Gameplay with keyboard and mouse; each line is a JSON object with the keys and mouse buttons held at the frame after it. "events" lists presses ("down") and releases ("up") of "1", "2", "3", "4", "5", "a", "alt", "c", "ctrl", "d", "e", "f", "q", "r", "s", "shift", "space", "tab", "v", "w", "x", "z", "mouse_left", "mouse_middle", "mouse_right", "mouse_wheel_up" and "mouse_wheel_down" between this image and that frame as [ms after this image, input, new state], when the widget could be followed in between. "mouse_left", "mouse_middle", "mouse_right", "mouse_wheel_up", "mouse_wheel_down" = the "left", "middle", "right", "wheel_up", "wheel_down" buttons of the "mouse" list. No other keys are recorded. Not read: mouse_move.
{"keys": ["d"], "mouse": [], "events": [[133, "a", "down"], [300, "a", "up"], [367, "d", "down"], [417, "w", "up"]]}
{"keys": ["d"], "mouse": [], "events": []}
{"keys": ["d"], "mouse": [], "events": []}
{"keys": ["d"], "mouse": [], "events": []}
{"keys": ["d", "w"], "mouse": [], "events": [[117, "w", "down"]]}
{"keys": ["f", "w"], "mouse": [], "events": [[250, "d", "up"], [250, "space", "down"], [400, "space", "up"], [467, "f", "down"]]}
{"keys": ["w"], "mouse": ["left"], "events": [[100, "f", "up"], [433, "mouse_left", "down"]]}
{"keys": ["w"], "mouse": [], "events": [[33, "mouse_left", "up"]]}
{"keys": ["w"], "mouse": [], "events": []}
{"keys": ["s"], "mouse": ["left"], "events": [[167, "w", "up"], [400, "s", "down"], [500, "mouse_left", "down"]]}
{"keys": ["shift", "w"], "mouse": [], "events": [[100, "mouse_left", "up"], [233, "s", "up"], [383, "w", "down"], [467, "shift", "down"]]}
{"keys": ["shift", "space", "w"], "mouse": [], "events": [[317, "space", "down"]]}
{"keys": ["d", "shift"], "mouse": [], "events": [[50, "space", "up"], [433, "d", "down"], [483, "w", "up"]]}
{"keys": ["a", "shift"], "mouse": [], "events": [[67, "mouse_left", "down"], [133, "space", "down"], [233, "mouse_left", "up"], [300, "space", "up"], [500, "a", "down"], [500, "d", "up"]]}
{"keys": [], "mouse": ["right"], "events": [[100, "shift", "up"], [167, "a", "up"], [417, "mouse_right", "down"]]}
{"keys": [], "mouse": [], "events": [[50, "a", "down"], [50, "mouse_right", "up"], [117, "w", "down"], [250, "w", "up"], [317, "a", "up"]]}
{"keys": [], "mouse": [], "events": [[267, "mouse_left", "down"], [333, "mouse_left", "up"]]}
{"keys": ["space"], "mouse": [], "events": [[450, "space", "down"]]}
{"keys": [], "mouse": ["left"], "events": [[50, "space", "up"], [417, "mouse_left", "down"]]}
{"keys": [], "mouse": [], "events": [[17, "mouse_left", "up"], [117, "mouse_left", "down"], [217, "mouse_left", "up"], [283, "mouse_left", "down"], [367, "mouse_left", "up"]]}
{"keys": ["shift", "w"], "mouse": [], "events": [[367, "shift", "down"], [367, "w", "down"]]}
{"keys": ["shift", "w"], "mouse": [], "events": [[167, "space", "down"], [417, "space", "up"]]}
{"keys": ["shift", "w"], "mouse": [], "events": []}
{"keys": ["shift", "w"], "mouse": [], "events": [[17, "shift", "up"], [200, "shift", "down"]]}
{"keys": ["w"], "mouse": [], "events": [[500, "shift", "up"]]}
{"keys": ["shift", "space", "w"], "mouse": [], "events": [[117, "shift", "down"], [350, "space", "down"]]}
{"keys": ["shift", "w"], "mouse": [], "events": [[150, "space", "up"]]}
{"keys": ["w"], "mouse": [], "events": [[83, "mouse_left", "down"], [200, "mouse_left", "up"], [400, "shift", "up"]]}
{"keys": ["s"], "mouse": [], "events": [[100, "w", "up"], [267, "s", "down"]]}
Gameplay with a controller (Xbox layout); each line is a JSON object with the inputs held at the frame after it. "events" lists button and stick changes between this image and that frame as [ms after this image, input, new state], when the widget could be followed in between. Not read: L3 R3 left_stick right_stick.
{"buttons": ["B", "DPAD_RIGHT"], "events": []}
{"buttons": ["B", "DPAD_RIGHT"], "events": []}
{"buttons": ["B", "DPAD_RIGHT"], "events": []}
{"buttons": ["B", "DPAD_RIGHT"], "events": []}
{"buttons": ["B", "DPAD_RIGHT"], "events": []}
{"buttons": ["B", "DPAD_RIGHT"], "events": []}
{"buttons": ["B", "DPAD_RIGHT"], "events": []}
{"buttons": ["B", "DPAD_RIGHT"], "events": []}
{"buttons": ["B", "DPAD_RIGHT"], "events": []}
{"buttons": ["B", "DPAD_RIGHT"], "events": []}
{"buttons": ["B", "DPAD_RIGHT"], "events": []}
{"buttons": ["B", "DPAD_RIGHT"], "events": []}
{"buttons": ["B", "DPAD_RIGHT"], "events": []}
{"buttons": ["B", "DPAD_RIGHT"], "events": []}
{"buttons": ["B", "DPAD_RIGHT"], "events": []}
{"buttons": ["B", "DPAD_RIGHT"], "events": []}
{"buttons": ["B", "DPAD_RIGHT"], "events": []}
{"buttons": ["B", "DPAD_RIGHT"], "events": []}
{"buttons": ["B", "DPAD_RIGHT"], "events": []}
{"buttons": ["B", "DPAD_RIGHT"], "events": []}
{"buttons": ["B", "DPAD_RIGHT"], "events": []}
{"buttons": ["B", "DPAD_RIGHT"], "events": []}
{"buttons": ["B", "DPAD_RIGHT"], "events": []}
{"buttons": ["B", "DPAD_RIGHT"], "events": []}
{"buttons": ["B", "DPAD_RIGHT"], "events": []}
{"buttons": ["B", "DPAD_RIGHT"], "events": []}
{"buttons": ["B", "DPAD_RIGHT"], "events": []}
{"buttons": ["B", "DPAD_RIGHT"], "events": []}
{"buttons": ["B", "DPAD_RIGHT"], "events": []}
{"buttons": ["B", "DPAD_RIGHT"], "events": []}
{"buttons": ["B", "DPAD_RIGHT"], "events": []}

· · · · ·

* **Prompt**: Counting only lines that hold the word "read", report how many there are in the listing above, as a number alone.

* **Output of the exercise**: 2